__Your assignment__
Wherever a line holds the word "tuyến", copy that line from the data.

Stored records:
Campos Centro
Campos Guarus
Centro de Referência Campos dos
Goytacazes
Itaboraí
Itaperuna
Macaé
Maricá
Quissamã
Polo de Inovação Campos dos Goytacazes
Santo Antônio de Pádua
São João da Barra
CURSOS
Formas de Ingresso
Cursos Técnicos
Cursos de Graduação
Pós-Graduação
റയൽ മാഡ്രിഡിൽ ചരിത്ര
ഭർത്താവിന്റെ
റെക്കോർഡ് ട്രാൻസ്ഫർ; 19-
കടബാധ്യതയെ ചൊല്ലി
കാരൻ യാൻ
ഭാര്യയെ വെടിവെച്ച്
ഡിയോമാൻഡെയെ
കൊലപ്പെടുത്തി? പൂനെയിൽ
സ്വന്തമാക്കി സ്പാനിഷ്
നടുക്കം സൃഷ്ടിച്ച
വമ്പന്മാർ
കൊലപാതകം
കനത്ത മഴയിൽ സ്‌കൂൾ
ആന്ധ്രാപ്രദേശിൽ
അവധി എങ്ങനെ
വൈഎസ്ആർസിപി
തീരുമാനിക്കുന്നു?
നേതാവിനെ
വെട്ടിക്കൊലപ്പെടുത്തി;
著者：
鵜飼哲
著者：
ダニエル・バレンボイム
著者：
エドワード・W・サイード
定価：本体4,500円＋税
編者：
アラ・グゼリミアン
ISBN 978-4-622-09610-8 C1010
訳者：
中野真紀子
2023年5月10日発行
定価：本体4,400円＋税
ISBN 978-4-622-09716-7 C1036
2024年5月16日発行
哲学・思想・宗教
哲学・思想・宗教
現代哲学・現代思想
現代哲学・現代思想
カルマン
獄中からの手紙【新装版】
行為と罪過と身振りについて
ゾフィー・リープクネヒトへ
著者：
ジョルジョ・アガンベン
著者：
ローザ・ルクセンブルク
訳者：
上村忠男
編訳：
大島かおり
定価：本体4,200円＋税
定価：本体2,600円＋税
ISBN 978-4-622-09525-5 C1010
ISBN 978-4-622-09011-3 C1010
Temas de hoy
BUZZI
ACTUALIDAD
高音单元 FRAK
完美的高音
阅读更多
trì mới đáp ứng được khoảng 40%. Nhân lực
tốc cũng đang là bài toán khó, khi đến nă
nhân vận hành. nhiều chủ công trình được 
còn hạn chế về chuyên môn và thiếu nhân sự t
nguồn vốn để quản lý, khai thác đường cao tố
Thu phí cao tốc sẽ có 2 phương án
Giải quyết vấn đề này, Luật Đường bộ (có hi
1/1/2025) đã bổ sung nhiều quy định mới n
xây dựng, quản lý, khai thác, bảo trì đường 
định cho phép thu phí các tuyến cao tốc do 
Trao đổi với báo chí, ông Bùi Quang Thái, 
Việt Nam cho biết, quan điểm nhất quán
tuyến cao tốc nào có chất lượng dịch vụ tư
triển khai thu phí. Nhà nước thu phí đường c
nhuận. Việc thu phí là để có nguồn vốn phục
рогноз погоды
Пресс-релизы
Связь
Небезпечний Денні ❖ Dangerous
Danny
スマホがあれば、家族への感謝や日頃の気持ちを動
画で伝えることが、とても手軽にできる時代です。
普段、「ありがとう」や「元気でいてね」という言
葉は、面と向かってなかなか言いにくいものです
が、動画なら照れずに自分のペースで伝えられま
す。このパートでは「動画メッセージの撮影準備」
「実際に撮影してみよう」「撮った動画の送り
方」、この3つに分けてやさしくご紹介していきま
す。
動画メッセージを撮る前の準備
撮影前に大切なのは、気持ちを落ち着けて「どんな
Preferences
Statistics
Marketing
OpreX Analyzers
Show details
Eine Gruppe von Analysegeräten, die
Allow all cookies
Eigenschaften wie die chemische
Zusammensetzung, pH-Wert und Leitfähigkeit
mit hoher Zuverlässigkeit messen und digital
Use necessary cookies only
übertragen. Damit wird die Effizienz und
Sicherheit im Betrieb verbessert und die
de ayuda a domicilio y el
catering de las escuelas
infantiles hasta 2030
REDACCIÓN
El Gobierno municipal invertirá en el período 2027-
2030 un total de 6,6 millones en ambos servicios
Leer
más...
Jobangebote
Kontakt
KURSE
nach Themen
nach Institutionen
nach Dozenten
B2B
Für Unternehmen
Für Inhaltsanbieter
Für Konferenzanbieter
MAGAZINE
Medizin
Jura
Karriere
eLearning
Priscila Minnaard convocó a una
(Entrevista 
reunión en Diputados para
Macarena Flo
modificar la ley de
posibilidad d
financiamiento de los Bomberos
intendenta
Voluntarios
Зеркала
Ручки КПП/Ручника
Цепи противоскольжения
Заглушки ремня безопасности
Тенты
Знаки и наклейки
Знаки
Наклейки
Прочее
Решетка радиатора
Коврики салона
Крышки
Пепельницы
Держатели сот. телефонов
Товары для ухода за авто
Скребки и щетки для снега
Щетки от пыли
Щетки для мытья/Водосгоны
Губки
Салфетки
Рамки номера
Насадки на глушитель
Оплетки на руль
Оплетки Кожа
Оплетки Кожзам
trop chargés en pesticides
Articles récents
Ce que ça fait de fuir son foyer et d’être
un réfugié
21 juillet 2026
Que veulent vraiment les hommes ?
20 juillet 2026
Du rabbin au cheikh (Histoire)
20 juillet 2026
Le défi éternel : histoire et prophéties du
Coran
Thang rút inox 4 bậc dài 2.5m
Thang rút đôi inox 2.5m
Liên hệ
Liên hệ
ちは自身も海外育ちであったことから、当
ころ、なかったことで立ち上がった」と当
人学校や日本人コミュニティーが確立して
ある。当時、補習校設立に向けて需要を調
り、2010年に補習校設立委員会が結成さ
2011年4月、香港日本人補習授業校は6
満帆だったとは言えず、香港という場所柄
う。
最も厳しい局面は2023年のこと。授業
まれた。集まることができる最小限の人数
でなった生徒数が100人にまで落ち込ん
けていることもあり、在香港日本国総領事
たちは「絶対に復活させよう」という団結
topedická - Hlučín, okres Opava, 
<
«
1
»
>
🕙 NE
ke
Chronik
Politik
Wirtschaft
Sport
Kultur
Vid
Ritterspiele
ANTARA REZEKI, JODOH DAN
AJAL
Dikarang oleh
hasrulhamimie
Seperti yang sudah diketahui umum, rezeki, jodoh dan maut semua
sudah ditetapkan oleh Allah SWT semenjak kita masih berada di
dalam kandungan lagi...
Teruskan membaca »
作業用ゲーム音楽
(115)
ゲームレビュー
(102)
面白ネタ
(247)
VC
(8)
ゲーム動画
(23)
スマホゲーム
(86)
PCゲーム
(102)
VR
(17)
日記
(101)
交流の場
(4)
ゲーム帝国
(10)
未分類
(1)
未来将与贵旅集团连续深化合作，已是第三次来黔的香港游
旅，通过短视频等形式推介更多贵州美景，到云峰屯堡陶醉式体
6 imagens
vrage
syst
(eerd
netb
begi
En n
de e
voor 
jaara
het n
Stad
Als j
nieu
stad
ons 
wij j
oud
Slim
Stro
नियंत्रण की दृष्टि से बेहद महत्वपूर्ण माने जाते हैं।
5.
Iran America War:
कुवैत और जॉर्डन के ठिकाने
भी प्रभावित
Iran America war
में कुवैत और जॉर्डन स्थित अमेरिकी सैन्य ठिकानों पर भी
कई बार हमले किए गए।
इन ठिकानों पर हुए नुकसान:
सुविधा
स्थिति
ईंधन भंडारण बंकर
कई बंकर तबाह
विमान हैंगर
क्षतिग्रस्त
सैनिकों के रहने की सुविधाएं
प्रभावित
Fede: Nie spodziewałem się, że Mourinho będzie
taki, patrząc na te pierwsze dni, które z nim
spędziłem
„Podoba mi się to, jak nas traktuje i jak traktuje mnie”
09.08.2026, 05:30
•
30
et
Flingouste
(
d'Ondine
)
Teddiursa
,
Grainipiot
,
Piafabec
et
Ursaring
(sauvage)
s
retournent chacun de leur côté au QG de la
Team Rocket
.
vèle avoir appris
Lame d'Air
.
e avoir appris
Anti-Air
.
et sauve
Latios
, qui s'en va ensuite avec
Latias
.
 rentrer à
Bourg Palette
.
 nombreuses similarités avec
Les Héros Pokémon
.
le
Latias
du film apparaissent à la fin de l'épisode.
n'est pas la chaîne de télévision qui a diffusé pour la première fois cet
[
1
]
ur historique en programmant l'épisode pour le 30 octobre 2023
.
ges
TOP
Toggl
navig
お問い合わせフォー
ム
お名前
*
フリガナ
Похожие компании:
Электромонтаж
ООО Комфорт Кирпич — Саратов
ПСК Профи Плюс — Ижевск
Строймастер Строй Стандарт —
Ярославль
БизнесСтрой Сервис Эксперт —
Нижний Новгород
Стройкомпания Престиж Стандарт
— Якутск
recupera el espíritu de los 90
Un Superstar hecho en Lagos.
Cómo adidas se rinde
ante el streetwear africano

__Solution to this task__
định cho phép thu phí các tuyến cao tốc do 
tuyến cao tốc nào có chất lượng dịch vụ tư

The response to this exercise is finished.